The crafts included motivational bookmarks bearing messages such as “Stay Positive” and “Dream Big,” painted flower pots, painted wooden birdhouses – which were hand crafted by Davis’ father – painted rocks, tooth fairy boxes, bracelets, games and more.

“When the students were coming from Edgewood to Glen Hills, they said that they saw many differences, such as the fact that it started to look more rural, they saw turkeys, the houses were different and there were not as many businesses,” Davis said. “It’s important to us that they understand what makes a community and that they are part of a wider community. We also want them to be a productive member of their community and to know what that means.”

As the students rotated through the various stations, finding a spot at a table as one opened up, they partnered with friends they’d only just met and communicated with solely through writing until that day. Despite that, it wasn’t clear to anyone on the outside looking in which students were from which school.
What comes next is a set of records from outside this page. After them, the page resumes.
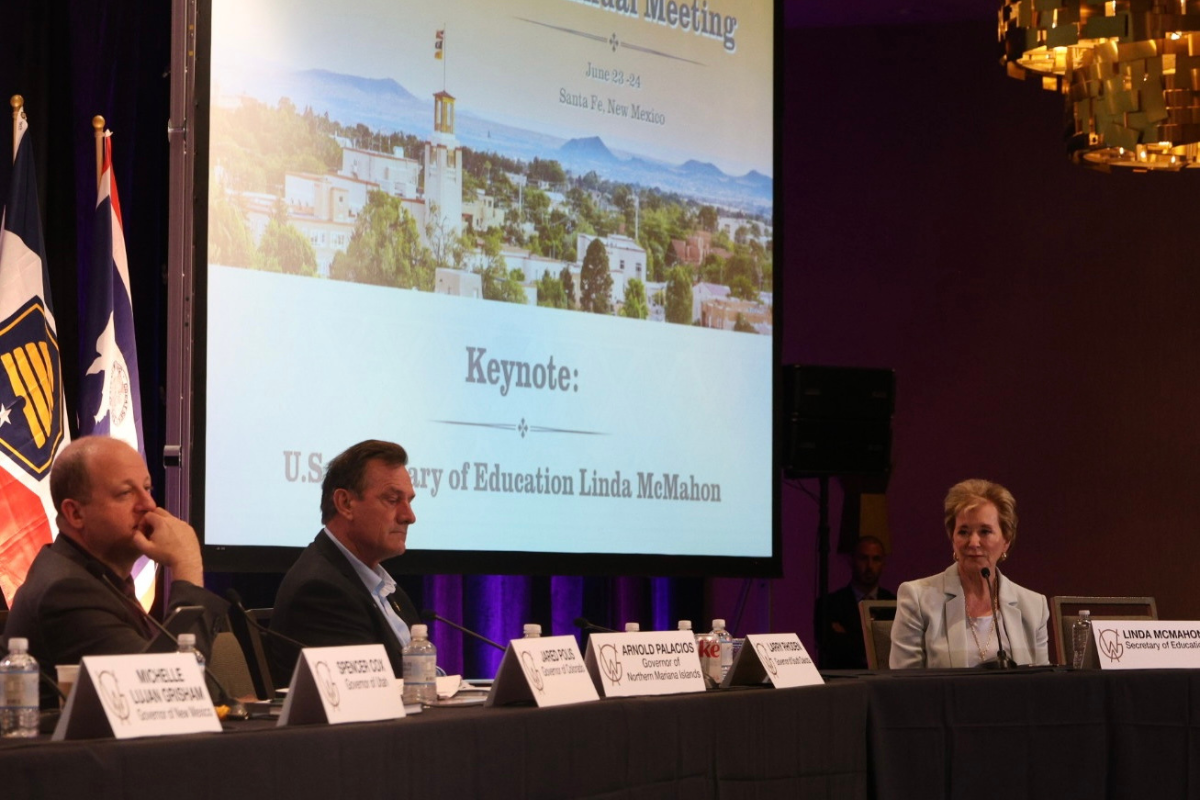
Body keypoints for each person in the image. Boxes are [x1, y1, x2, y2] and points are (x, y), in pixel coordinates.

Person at [4, 436, 227, 705]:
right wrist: (187, 565)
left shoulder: (97, 576)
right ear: (75, 514)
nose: (148, 505)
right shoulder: (65, 591)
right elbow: (171, 698)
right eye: (125, 493)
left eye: (147, 488)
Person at [270, 440, 420, 683]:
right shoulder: (320, 592)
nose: (408, 516)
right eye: (392, 500)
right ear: (345, 503)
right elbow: (368, 697)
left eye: (409, 501)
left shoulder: (387, 589)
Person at [889, 479, 1049, 669]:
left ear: (1006, 540)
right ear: (953, 538)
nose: (973, 542)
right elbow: (904, 685)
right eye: (963, 532)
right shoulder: (917, 598)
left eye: (985, 531)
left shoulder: (1033, 606)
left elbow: (1042, 685)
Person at [814, 536, 895, 669]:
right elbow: (833, 650)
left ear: (883, 563)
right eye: (863, 558)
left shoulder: (894, 604)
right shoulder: (829, 604)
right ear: (851, 561)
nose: (869, 566)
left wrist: (849, 636)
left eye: (876, 559)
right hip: (844, 682)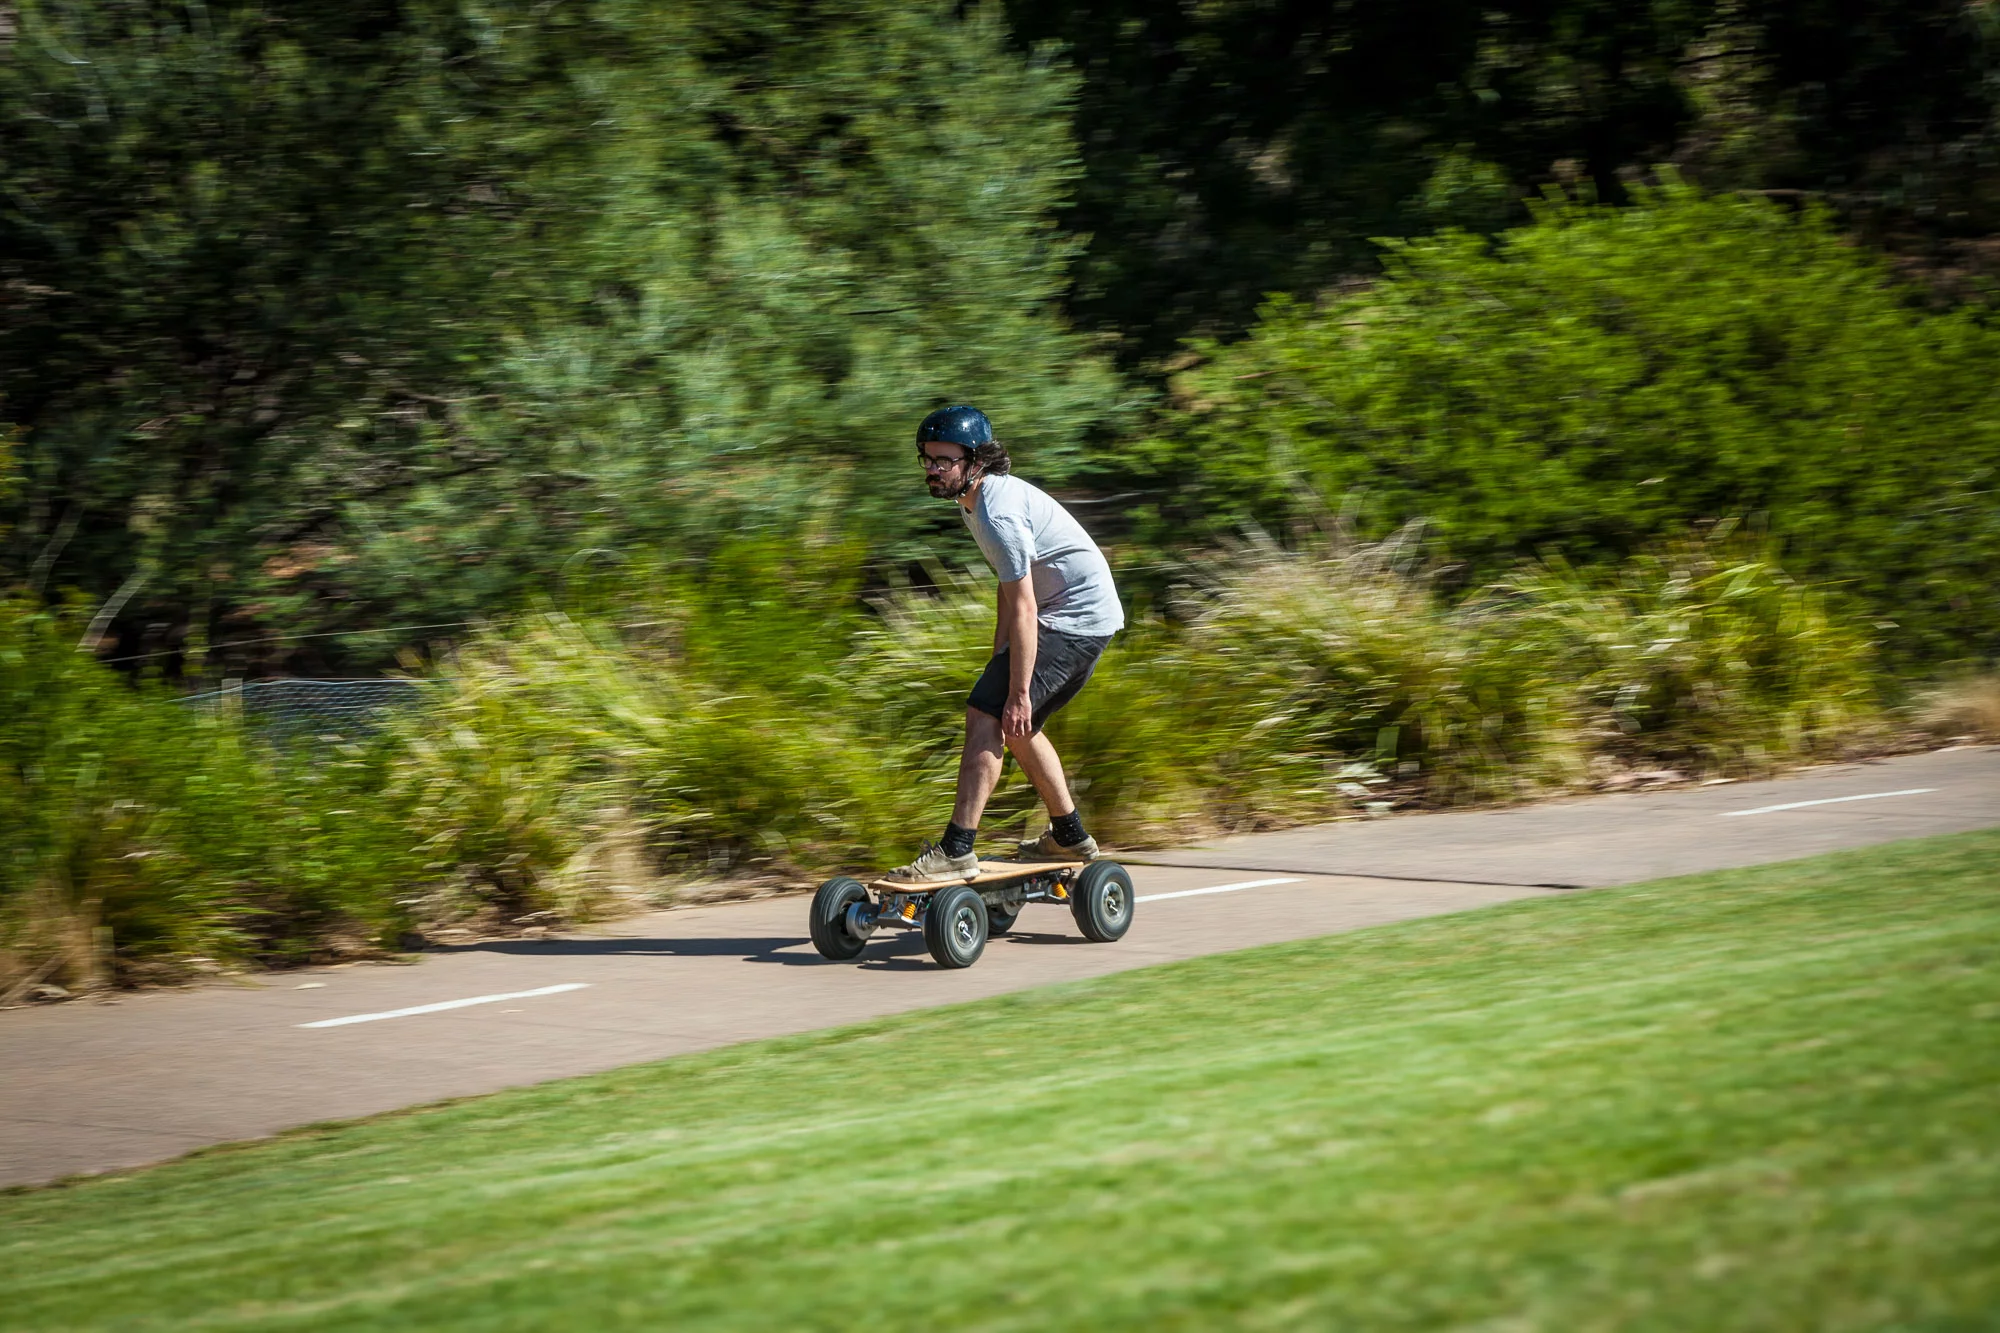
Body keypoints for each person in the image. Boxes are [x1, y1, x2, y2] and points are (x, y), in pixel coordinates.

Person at [886, 405, 1125, 883]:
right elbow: (1009, 581)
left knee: (990, 714)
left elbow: (1025, 606)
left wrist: (1015, 689)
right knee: (1015, 725)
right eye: (927, 460)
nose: (933, 470)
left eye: (943, 461)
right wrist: (1001, 657)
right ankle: (1069, 835)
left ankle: (956, 848)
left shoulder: (997, 511)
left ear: (976, 461)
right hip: (1066, 615)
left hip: (1076, 619)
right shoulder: (975, 499)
It seemed as if the students had been together as classmates all year long.

As Davis checked in with the group partway through the craft session, she praised them for their hard work.

“You are doing a great job,” she said. “I see so much creativity.”

When she asked for a show of hands as to who was having fun so far, every hand in the room went up.

She talked to the students about focusing on the quality of their handiwork so that it would sell when the time came.

“They also had to do persuasive essays that they read to the other classrooms leading up to this sale,” she said. “They had to talk about what a community service project is, what crafts would be for sale, how they could use the items being sold and where the money would be going.”

Once the sale was complete, representatives from Hasbro Children’s Hospital would be meeting with the students to collect the donation amount and to let them know how it would be used and who would be benefiting from it.

Going forward, the students will be connecting again several times in the coming weeks. They will be adding in an intergenerational component to their future meetings as they head to the senior center in mid-March for a get-to-know-you session, conversation and lunch, and then again for Earth Day activities with the two schools and the senior center joining together at Glen Hills in April.